### Work to be completed
Report in full each line below that contains the string "home". Case counts.
Given data Block Start
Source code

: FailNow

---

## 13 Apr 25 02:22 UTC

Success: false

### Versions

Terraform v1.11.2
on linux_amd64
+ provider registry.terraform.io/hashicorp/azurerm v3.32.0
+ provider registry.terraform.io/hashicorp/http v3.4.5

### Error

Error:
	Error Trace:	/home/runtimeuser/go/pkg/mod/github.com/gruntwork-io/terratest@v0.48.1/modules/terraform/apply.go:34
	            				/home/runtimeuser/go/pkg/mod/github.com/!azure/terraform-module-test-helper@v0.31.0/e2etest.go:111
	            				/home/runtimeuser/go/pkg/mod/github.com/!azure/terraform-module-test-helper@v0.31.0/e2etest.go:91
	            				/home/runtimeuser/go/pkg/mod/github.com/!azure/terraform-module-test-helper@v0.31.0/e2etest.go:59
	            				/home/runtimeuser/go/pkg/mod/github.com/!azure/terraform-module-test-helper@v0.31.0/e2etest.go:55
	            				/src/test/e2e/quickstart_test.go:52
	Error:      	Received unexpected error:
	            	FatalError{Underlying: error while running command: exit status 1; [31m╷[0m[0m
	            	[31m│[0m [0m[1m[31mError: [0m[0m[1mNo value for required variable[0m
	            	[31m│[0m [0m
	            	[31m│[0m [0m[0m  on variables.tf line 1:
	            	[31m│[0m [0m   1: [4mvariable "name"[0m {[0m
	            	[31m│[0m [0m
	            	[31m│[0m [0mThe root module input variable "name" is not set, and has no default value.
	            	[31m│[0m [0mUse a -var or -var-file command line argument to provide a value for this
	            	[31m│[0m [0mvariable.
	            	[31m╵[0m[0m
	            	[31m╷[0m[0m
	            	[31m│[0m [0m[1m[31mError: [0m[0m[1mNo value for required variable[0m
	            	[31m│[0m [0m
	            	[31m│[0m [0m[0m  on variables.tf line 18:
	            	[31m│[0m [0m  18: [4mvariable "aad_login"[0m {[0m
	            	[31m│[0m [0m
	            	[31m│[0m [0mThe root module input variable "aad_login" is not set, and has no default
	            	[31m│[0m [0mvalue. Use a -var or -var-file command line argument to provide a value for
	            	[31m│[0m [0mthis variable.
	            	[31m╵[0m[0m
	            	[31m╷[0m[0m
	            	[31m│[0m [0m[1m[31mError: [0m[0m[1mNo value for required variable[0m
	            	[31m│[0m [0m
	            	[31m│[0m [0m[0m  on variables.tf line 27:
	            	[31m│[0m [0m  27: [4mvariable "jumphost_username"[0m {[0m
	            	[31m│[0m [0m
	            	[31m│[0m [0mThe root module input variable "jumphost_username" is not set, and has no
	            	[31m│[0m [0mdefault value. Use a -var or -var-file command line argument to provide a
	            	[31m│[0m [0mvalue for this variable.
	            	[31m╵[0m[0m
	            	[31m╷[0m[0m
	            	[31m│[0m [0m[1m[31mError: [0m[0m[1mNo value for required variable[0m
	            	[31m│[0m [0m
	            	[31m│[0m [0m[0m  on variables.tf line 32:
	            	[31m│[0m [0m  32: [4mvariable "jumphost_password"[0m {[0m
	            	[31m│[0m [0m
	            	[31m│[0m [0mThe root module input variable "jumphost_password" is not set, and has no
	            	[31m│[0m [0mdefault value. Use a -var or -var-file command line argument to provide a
Given data Block End
### Exercise solution
	Error Trace:	/home/runtimeuser/go/pkg/mod/github.com/gruntwork-io/terratest@v0.48.1/modules/terraform/apply.go:34
	            				/home/runtimeuser/go/pkg/mod/github.com/!azure/terraform-module-test-helper@v0.31.0/e2etest.go:111
	            				/home/runtimeuser/go/pkg/mod/github.com/!azure/terraform-module-test-helper@v0.31.0/e2etest.go:91
	            				/home/runtimeuser/go/pkg/mod/github.com/!azure/terraform-module-test-helper@v0.31.0/e2etest.go:59
	            				/home/runtimeuser/go/pkg/mod/github.com/!azure/terraform-module-test-helper@v0.31.0/e2etest.go:55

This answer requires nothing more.